Few in this industry know that after hours, the current president of Taramax USA, which manufactures and distributes Fendi watches worldwide, has a knack for music. Prior to joining the watch firm in 2002, he even had a stint as executive producer on jazz artist Loston Harris’ latest CD, “Timeless.”

“Growing up, I liked rock ‘n’ roll, but I moved onto jazz very quickly,” said Phillips, who learned to play the trombone in his youth and now favors tunes by the likes of Harris, Diana Krall, Bobby Short and Ben Sidran.

Phillips, a watch veteran who has been in the business for 27 years with a resume that includes president of Ebel and Rado, met Harris in the mid-Nineties when Rado had outfitted the artist with a watch.

“From then on, it was a friendship,” he recalled.

Harris agreed: “The best thing that I like about our collaboration is the passion for music that is at the core. And we have fun.”

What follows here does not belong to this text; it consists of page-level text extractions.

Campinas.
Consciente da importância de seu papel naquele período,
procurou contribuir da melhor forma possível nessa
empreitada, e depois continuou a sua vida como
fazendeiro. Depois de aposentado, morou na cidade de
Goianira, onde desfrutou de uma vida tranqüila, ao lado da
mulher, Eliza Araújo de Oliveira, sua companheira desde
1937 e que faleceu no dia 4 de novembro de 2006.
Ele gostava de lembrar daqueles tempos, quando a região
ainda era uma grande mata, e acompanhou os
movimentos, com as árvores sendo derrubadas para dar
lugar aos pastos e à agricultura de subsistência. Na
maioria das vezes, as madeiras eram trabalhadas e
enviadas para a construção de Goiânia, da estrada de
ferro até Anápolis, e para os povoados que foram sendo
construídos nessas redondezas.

Phillips can’t help but swoon over the music. “It’s romantic, it appeals to women and men, and the words take you to another era,” he said.

Harris has another fascination, and not surprisingly, it’s watches. He currently only counts four in his collection, but he still considers himself a bit of a fanatic. “There are times when I put them on the piano so I can always see what time it is,” the musician said.

Harris currently has a gig at the Carlyle Hotel’s Bemelmans Bar, where he plays the piano and sings tunes made famous by the likes of Frank Sinatra and Cole Porter every Tuesday through Saturday from 10 p.m. to 1 a.m. His “Timeless” CD is available at for $12.99.